Data section:

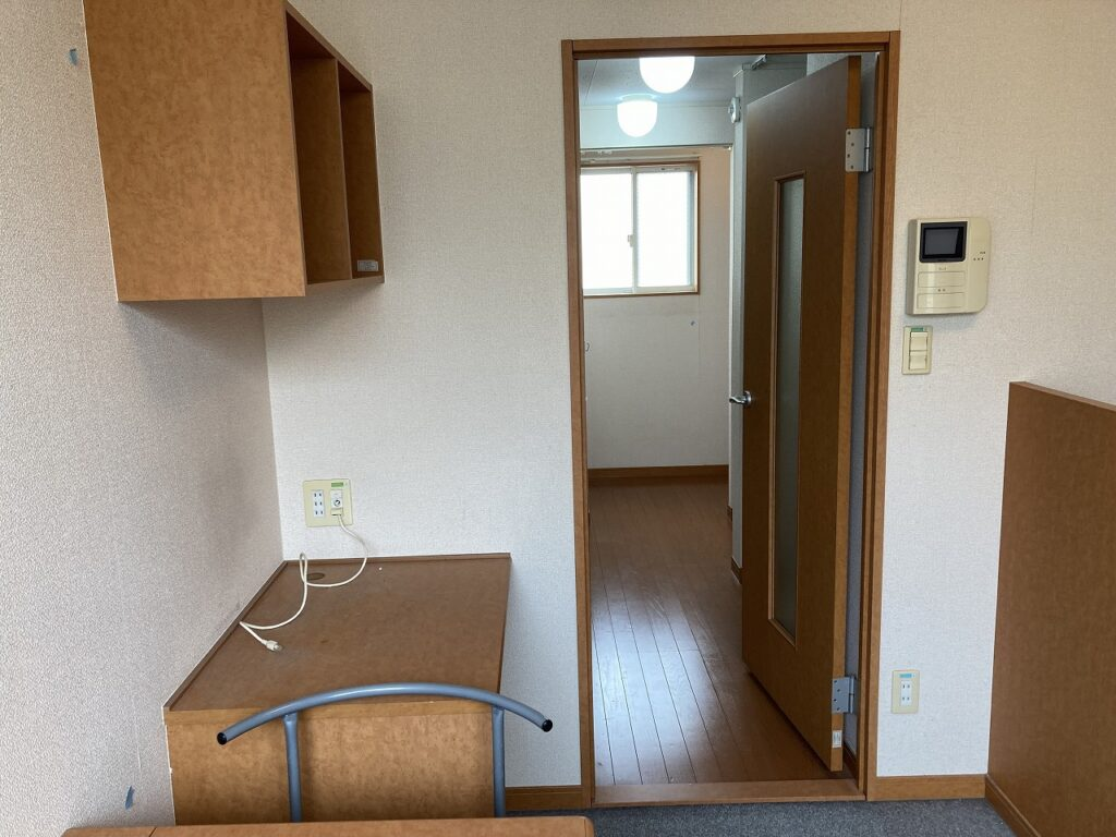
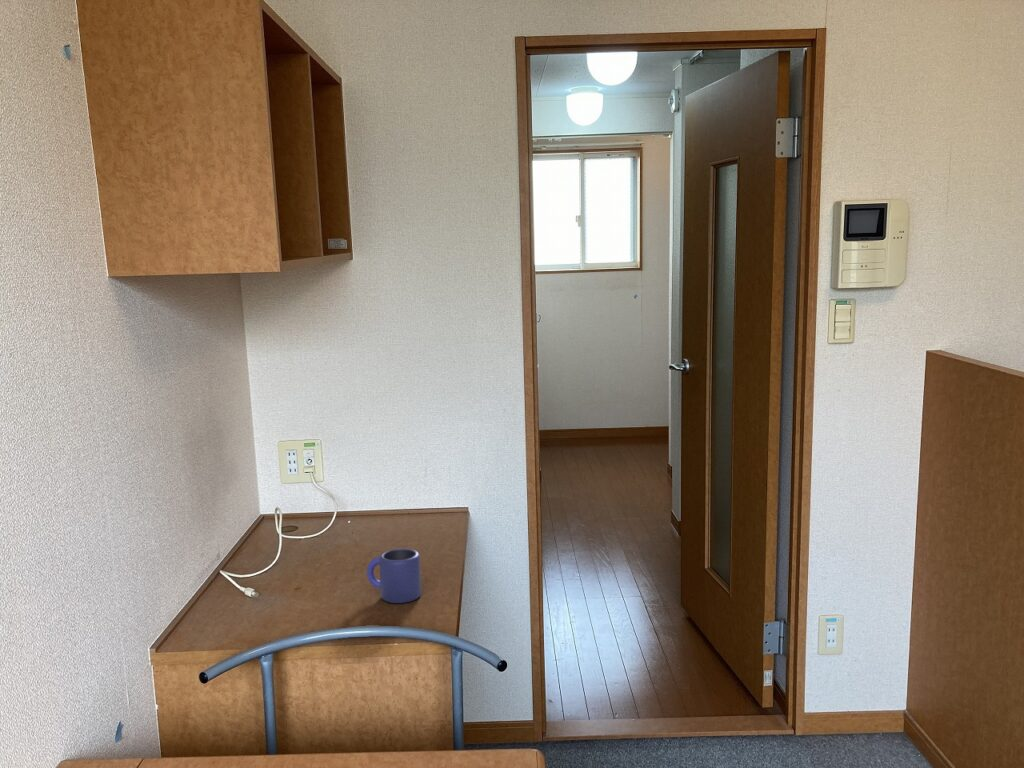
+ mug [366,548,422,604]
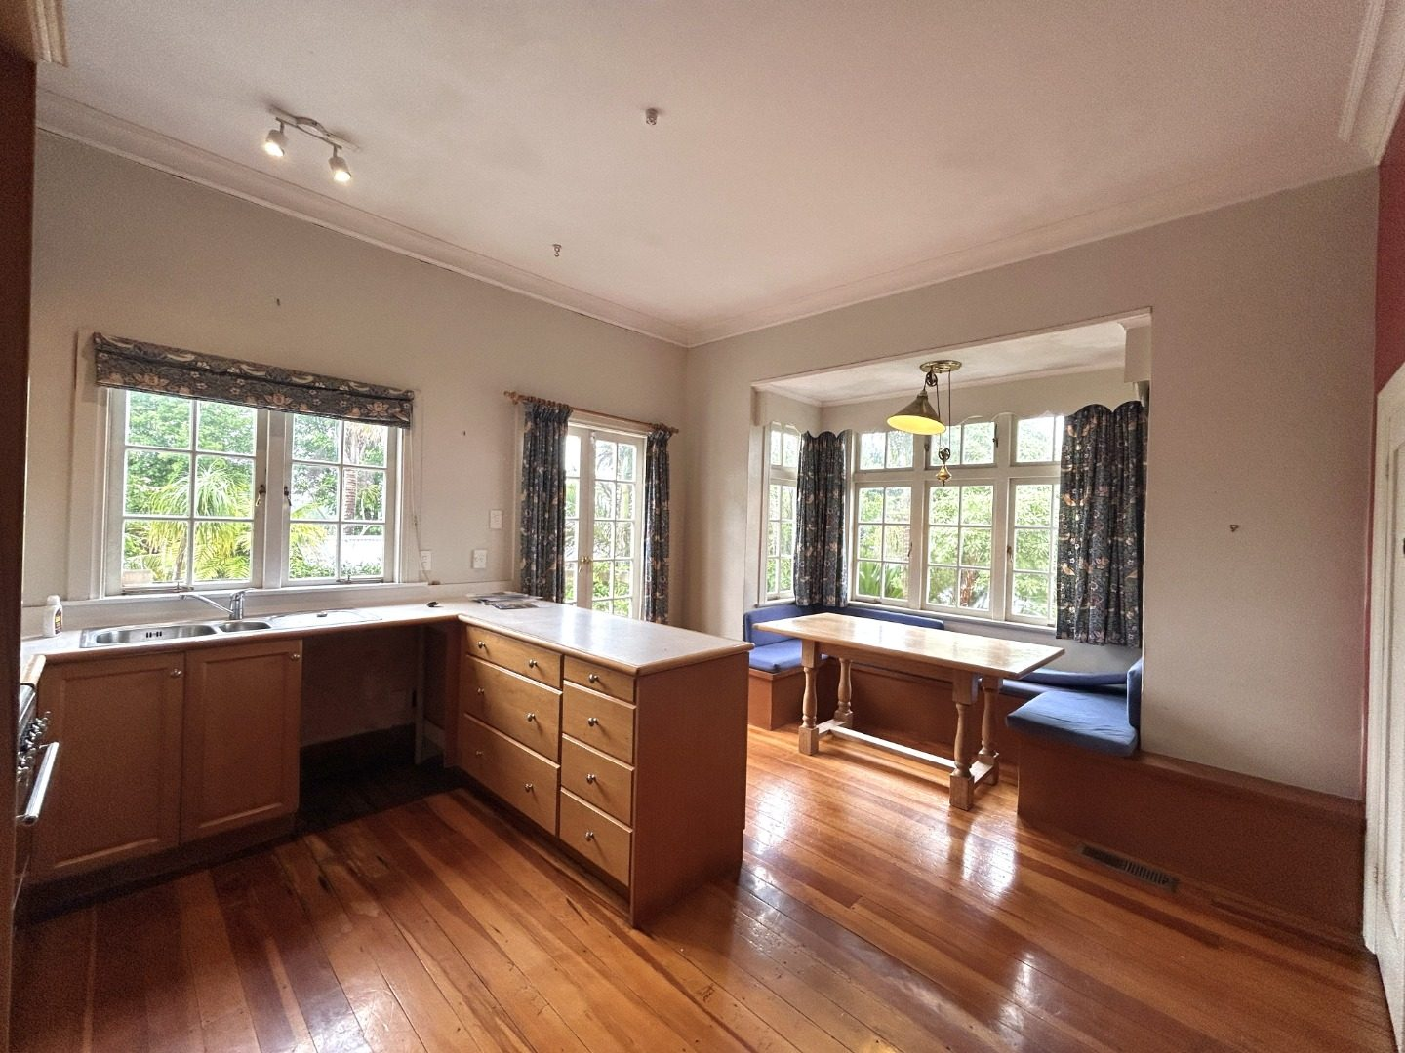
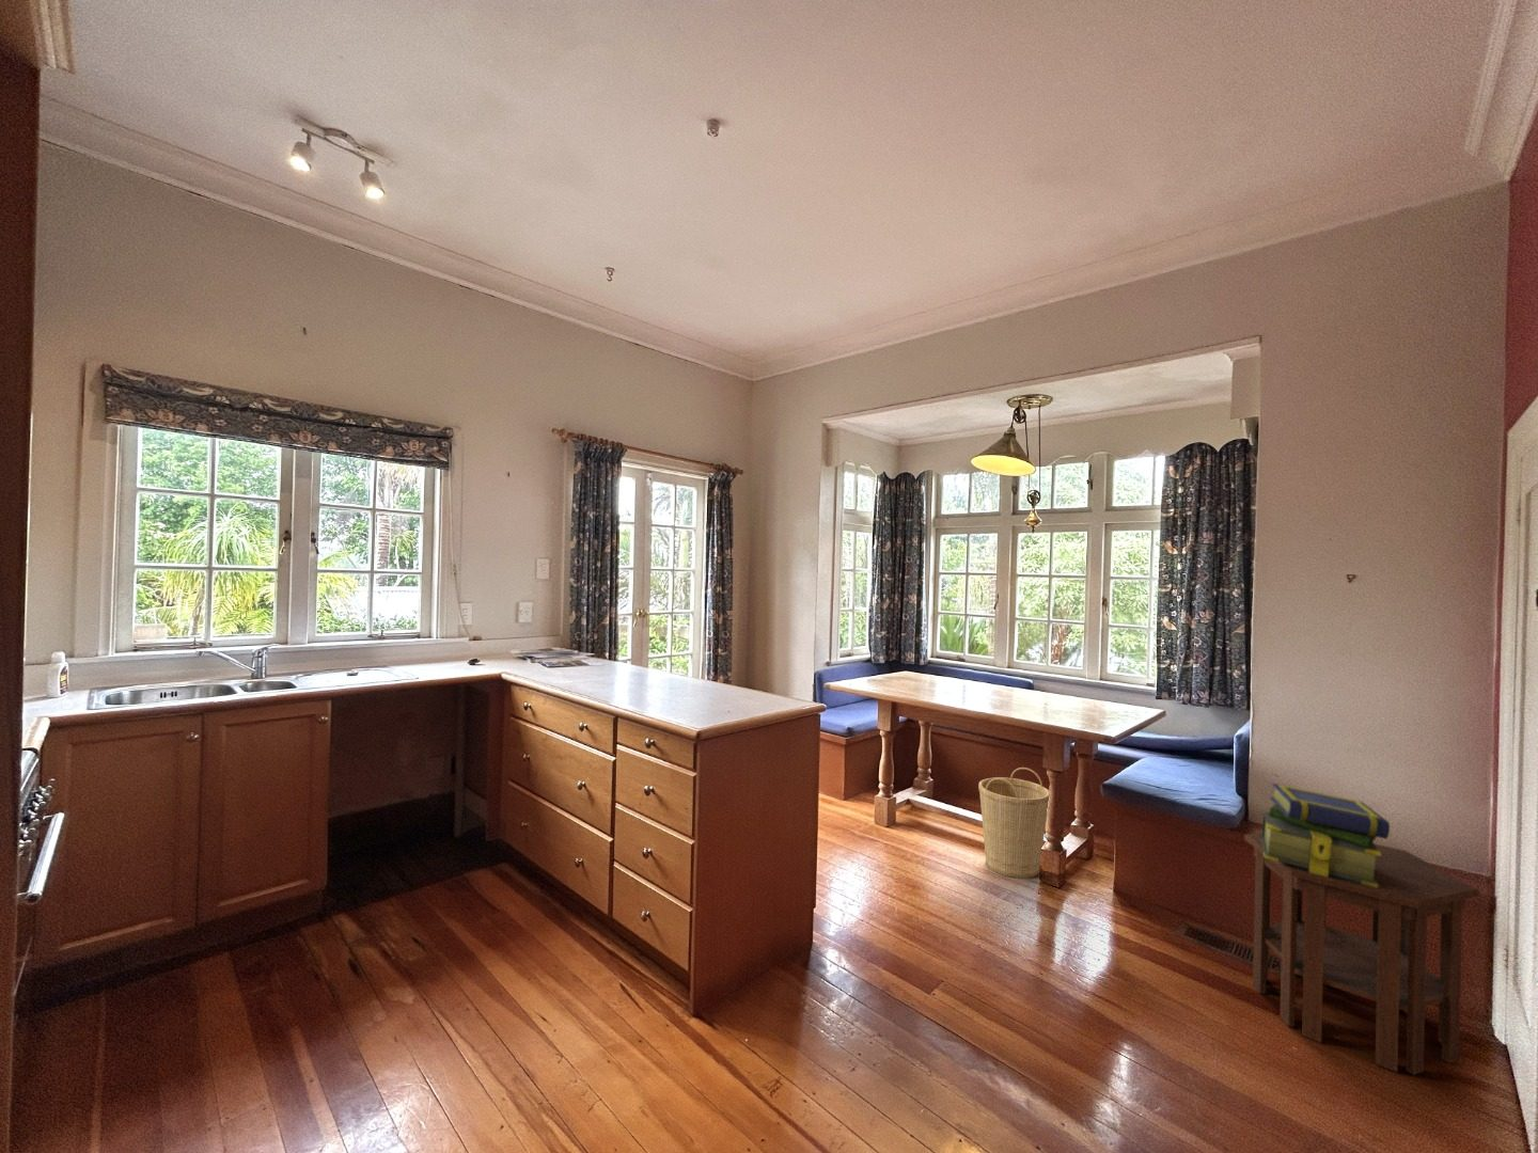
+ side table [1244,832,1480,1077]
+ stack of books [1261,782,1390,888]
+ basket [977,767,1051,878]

Problem: Print out the complete listing above exactly, dropping each image.

Your response:
+ mug [366,548,422,604]
+ side table [1244,832,1480,1077]
+ stack of books [1261,782,1390,888]
+ basket [977,767,1051,878]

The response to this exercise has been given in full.